I have a daughter with no identified LD’s who recently complained that the reason she does not enjoy reading is because it takes too long. She says she feels she reads slowly and it makes the reading less enjoyable. She also says sometimes it is the vocabulary she finds difficult. She is going in 6th grade. She is currently trying to read the book Watership Down. On achievement testing her scores range from the 69th precentile to the 95th percentile. Her lowest score is on vocabulary. The scores are from group testing on the MAT7. When I look at her reading scores they dont look that bad to me. She correctly answered 5/5 for the 3rd grade, 9/10 for the 4th, 18/20 for the 5th grade portion, 11/15 for 6th, and 4/5 for the 7th. Her independent reading level was determined to be 5th grade, her instructional level 6th grade, and frustration level 7th. Do you think maybe she is just trying to read books that are too hard? Or could it be that reading speed is interfering with comprehension during such long stories? Her comprehension score on achievement testing was the 82% percentile. These achievement tests though are just short passages. What are your all thoughts?
Re: ideas please
You may want to first survey the books that she is checking out and review the content and vocabulary words with her prior to her actually reading the book. Have her define the words that she does not know and this may help with reading comprehension and her reading enjoyment.
Re: ideas please
I wonder if it’s that her thinking speed isn’t faster than her reading speed - or if she’s just having trouble with harder reading because she doesn’t have fluency with that level of reading (so it’s the mental effort rather than the speed itself that’s the problem). I have known kids who did really well with whole language approaches but then had trouble with harder reading because it just wasn’t as predictable as what they were used to and the context-based strategies were slower and less effective.

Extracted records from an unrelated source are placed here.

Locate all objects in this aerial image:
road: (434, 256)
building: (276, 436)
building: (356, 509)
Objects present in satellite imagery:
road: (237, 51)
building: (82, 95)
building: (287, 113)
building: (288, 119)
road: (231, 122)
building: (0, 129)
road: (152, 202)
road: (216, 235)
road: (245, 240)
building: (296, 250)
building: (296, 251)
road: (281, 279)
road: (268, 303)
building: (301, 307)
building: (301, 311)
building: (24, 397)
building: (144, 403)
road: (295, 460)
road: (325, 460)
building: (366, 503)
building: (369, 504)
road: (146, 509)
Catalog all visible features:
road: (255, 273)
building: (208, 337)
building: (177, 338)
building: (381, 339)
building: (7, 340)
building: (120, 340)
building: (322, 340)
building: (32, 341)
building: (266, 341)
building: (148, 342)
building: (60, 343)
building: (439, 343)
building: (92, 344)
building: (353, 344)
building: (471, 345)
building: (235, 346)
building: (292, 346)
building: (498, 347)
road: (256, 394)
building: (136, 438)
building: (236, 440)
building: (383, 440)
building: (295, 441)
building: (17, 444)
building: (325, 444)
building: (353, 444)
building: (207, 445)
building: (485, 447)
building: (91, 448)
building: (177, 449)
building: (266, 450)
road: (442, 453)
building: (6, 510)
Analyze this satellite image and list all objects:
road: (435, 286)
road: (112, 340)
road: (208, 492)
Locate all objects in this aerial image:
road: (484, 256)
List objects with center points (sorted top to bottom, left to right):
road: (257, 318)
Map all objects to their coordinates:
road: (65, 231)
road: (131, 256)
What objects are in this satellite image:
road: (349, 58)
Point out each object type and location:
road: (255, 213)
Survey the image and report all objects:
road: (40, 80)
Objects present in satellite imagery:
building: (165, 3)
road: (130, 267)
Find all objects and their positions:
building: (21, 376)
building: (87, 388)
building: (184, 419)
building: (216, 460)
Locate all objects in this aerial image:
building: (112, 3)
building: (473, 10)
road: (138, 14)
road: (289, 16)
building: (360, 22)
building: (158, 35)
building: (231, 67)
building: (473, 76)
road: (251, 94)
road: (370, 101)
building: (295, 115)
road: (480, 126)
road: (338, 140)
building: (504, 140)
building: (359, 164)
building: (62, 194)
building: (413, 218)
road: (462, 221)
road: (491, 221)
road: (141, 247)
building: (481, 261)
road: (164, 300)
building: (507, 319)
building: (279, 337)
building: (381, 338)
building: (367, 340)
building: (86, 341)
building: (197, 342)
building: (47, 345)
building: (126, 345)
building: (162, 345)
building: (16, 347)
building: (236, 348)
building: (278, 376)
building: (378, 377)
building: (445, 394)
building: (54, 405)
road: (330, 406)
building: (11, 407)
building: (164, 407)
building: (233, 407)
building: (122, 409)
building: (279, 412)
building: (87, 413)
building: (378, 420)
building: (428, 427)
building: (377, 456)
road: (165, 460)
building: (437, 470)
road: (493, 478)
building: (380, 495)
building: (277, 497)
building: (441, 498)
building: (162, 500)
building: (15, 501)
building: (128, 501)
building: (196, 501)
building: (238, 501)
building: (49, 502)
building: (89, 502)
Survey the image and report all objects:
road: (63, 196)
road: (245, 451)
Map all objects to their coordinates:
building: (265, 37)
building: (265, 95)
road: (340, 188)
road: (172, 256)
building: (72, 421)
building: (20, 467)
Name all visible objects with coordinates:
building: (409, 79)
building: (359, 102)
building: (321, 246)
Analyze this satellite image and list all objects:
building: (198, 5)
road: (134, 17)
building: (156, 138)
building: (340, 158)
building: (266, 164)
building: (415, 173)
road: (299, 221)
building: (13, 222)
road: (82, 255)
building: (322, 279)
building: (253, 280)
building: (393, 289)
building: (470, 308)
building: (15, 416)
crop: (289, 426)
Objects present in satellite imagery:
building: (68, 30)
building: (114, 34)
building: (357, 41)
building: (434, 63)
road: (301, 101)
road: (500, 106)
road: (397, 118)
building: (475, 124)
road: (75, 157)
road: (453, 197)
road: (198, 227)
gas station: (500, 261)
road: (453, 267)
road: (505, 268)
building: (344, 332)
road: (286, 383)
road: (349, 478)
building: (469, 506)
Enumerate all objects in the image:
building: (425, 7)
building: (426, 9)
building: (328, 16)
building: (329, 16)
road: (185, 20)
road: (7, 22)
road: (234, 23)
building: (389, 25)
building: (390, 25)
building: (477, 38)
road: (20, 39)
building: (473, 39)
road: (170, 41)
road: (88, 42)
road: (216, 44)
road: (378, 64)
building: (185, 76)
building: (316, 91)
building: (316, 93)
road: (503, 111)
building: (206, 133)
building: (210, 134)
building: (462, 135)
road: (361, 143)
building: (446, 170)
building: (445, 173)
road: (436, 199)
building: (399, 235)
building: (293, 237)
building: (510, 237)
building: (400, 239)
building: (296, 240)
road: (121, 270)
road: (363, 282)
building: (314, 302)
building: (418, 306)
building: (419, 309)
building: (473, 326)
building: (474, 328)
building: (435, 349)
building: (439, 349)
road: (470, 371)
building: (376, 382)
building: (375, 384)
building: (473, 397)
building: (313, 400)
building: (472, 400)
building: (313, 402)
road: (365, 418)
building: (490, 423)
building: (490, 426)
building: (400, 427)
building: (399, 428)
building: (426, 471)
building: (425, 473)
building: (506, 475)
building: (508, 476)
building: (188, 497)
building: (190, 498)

It’s neat that she’s identifying the problems. Sounds like she’s ready to tackle some work on vocabulary — and if she did it through Greek & Latin & Anglo roots that might make the reading easier too. There are lots of vocab. practice exercises in the “Reading comprehension” section at my site (www.resourceroom.net).
Re: ideas please
Thanks Sue! that does make a lot of sense. Her highest score on achievement testing was the thinking section scoring at the 95th percentile. This may also explain why science is her best subject and greatest joy at school. We will visit your site and work on some of the vocab exercises there. Thank you for the insight.
I think Watership Downs is maybe too hard for her. I think she could read the words but the concepts in that book really require a thorough knowledge of history. I would encourage her to read books at her independent reading level. Help her look for books that are about things that interest her. I think it sounds like she is right on track as far as grade level reading. She might like A Wrinkle In Time or Holes. Both of those books are at about 6th grade level or Maniac Magee. Maybe the Harry Potter books. I read them and I loved them.